- [EXERCISE]
Every entry should be returned unchanged, with the pictures omitted.

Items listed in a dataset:
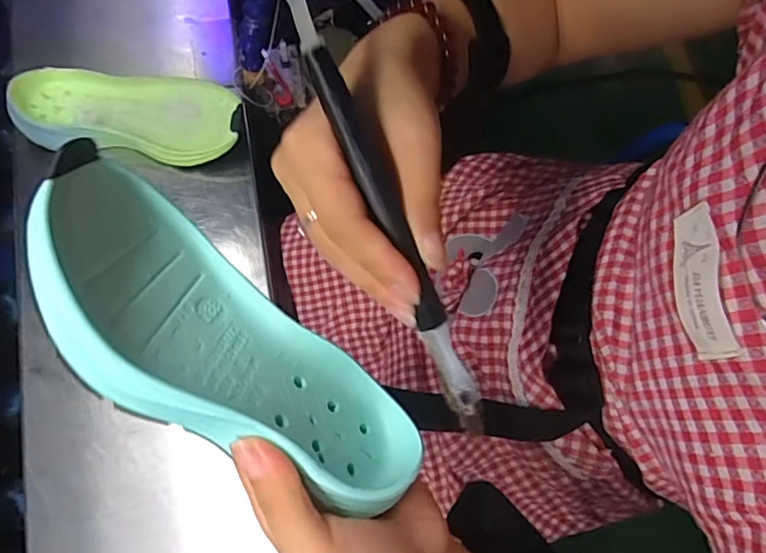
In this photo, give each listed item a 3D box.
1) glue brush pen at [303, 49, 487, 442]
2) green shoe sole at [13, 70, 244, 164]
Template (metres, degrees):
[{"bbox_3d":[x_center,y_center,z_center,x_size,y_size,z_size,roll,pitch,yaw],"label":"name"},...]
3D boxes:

- [SOLVED PROBLEM]
In this photo, give each listed item a 3D box.
1) glue brush pen at [303, 49, 487, 442]
2) green shoe sole at [13, 70, 244, 164]
Template (metres, degrees):
[{"bbox_3d":[x_center,y_center,z_center,x_size,y_size,z_size,roll,pitch,yaw],"label":"name"},...]
3D boxes:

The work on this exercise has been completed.